Sorry about the filter, my girlfriend wanted it to look all dark so she used some filter on her camera that makes this hard to see. I will post more pics as I take them but for now...







We used this tank (medium) added 2 different substrates, one is loose coconut fiber and the other is a tropical mulch that we bought to try to retain humidity. We decorated with all fake plants and I thought the vine was a nice touch. the butterflies are actually a decoration put into function because the are held in place with a wire which we used to hold things to the screen sides. Plus I think they look nice.  

After that we had to find a balance of temperature and humidity which unfortunately are still fighting each other, One goes up, the other goes down. To solve this we added two lights. one blue 12 hour light that we have in a hood on top of the tank, and only comes on when we feel like it. the other is a red 24 hr light in a desk lamp that is pointed up from just underneath the big leaf. keeps at least the leaf warm all the time. But these two together did not reach the temp we wanted so we wrapped 3 sides and the top in that plastic stuff you use on your windows in the winter to keep the heat in.... which helped a little. ultimately what helped the most was the room heater. Got the temp up, but sucked all the humidity out of the room... So the final touch was the warm vapor humidifier positioned just in front of the tank, pointing at the door (which does not have the plastic) which stays on most of the time.






And here is the female, just after putting her in, on top of the big leaf. She has only been in there for an hour or so, so I will post other pics as I take them.


----------



## fleurdejoo (Dec 5, 2012)

How big is the tank? How many are you putting in there?

Oh and here's what I always ask everyone.

Have you read the Idolomantis consolidated thread in General discussion?

It's a huge help and such an easy read!!


----------



## Paradoxica (Dec 5, 2012)

Looks pretty good. I can't tell if you have small branches lining the roof of the tank, but that is essential.


----------



## Mr. Hyde (Dec 5, 2012)

fleurdejoo said:


> How big is the tank? How many are you putting in there?
> 
> Oh and here's what I always ask everyone.
> 
> ...


The tank dimensions are 16" x 16" x 30" we are only putting two in for now, then after they mate, if successful we will probably keep all of one gender in here and all of the other in another tank. only bring what we want to mate together. And I have read that forum along with many care sheets. I hope to make any contributions I find as well.  



Paradoxica said:


> Looks pretty good. I can't tell if you have small branches lining the roof of the tank, but that is essential.


We don't as of now, but I hope to read how other people went about that. It is a metal mesh all around, which I have read is ok with daily spraying or better. But lining the top is a short term goal. We also have it set up as kind of a 2-tier set up so if they choose to molt from the top, they have a big leaf underneath to catch them in case of a fall.
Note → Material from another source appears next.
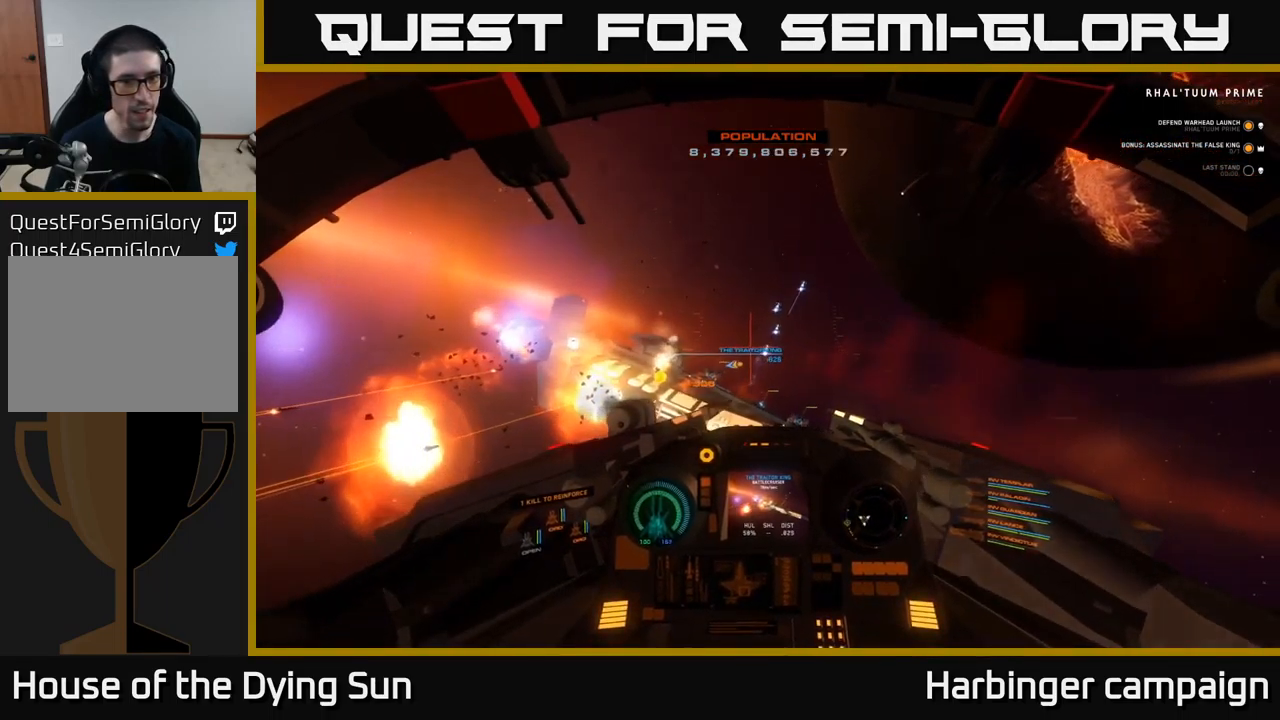
{"buttons": ["L2"], "left_stick": "center", "right_stick": "up-left", "events": [[117, "right_stick", "up-left"]]}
Or they can molt from the leaf, and the substrate is really soft for the same reason.


----------



## fleurdejoo (Dec 5, 2012)

I don't think think you have to have the twig top till around L4 or 5. That's when I did mine I think.


----------



## D_Hemptress (Dec 6, 2012)

why is a twid top better than just a mesh top?



fleurdejoo said:


> I don't think think you have to have the twig top till around L4 or 5. That's when I did mine I think.


----------



## Mr. Hyde (Dec 6, 2012)

That is why I didn't worry about it right away. but I do plan on doing it soon



D_Hemptress said:


> why is a twid top better than just a mesh top?


Idolo's or notorious for falling during their molt, and it happens moreso when the top of the tank is a material that they cannot grip as well. They can really grip sticks and real plants better than metal mesh and plastic plants. My plants are all some sort of fiber, silk and the like.


----------



## gripen (Dec 6, 2012)

Mr. Hyde said:


> That is why I didn't worry about it right away. but I do plan on doing it soon
> 
> Idolo's or notorious for falling during their molt, and it happens moreso when the top of the tank is a material that they cannot grip as well. They can really grip sticks and real plants better than metal mesh and plastic plants. My plants are all some sort of fiber, silk and the like.


No METAL MESH it will kill them. When the moult they will break there tarsis on them guaranteed. You also need way more small sticks. Other than that though looking good,


----------



## fleurdejoo (Dec 6, 2012)

Yeah the they need the twigs to molt from but you also need to keep their tootsie toes away from metal screen.

They apparently will rip them right off. But not a concern for you yet.


----------



## Mr. Hyde (Dec 6, 2012)

Will get to work. Hopefully covering the outsides in a web like structure of things other than the metal will help. maybe straw for the sides and the sticks up top?


----------



## fleurdejoo (Dec 6, 2012)

Covering the outsides??

I think you want the twigs inside on the top.

I wouldn't put straw on the sides. I think that would get funky pretty quick considering all the humidity they get. I have like one stick per side running floor to ceiling.

Wait a minute are you saying the sides of your enclosure are metal mesh?

If so I would toss it, personally!! I would be too worried. Take one of their shed skins and set it down on all fours on top of metal mesh. You will not be able to remove it without tearing it up. At least I couldn't with my L7's shed skin. Maybe different when they are as young as yours. This part of keeping Idolo's is frustrating for me anyway.

Go back and look at the enclosures in the Idolomantis Consolidated thread. Angelofdeathzz and Precarious have my personal faves.


----------



## Mr. Hyde (Dec 6, 2012)

Lol no, not covering the outsides. and yes the sides are this metal screen. I plan to make some structure that they can climb on instead of the walls of the tank itself... We'll see how it goes. good thought on the straw, i didnt think of that, but I plan to make some sort of web like structure.... just don't know what to make it out of.... hmmm


----------



## gripen (Dec 6, 2012)

Mr. Hyde said:


> Lol no, not covering the outsides. and yes the sides are this metal screen. I plan to make some structure that they can climb on instead of the walls of the tank itself... We'll see how it goes. good thought on the straw, i didnt think of that, but I plan to make some sort of web like structure.... just don't know what to make it out of.... hmmm


I made a mesh out of straw. Just stitch it together as best as you can. Do about and 1/8 of an inch in between each piece of straw.


----------



## Mr. Hyde (Dec 6, 2012)

That's what I had in mind, no issues with the straw funkin' up? I even thought just some butterfly net type stuff to hang down the sides might be suitable.. Lot of possibilities I guess.


----------



## angelofdeathzz (Dec 8, 2012)




----------



## hierodula (Dec 8, 2012)

Nice setup! I like the army your growing there


----------



## fleurdejoo (Dec 8, 2012)

Aaaand in walks the big gun!!!

A choir of angels sings out, proclaiming the beauty of the King tank!


----------



## Mëluzynn (Dec 8, 2012)

I love all the little branches on the roof, very good idea


----------



## Mr. Hyde (Dec 8, 2012)

Wow, looks great. Hope to get there before long


----------